Au moins, ça a le mérite d’être court et direct. Dans un concept qui fait penser à "Sharknado", on y suit deux groupes en proie à un ouragan et à des attaques de requins. Deux groupes qui ne se croiseront jamais dans un récit de survie parfois amusant mais souvent grotesque.
Un film d'horreur/catastrophe US qui ne révolutionne pas le genre, mais qui fait bien le job. Les attaques de requins sont réussies et les effets spéciaux sont quali. Le film dure moins d'1h30 donc l'histoire ne traîne pas trop en longueur. Pas mal de tension dans l'ensemble. Par contre, les personnages ne sont pas super attachants ce qui fait qu'on s'en fiche un peu qu'ils survivent ou pas
Un film de requins qui respecte le cahier des charges standard pour ce genre de production !! L'histoire est incohérente, les persos inintéressant mais quelques scènes nous maintient attentif !!
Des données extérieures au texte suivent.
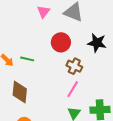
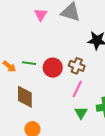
red circle: (61, 42) -> (53, 68), moved

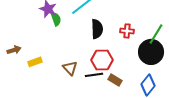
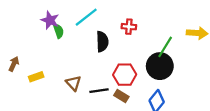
red cross: (127, 31) -> (129, 27), moved
brown arrow: (14, 50) -> (14, 64), turned -48
red hexagon: (102, 60) -> (125, 75), moved

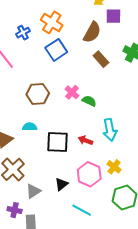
Le long-métrage, réalisé par Tommy Wirkola, s’inscrit dans une tradition désormais bien installée : celle des films catastrophes complètement décomplexés. Effectivement, TRASH fait penser à "Sous la Seine" (qui n'est pas si mal que ça ....), mais pas seulement !! Il évoque clairement les autres films du genre comme "Jurassic Shark", "L’Attaque du requin à six têtes" ou le célèbre: SHARKNADO (le must du genre nanard ++)!!!!. Arrivé ce 10 avril sur Netflix, (Nature prédatrice en VF) avait dévoilé une bande-annonce qui donne le ton : spectaculaire, absurde… et assumé. C'est nul , bidon et joué par des enclumes professionelles ...mais qu'est ce qu'on se mare !! Et comme des c****, on regarde ça jusqu'au bout ! Enfin pour moi , personne ne détronnera jamais le fabuleux " SKY SHARKS " avec les requins nazi/zombie !! The nanard ultime et assumé !!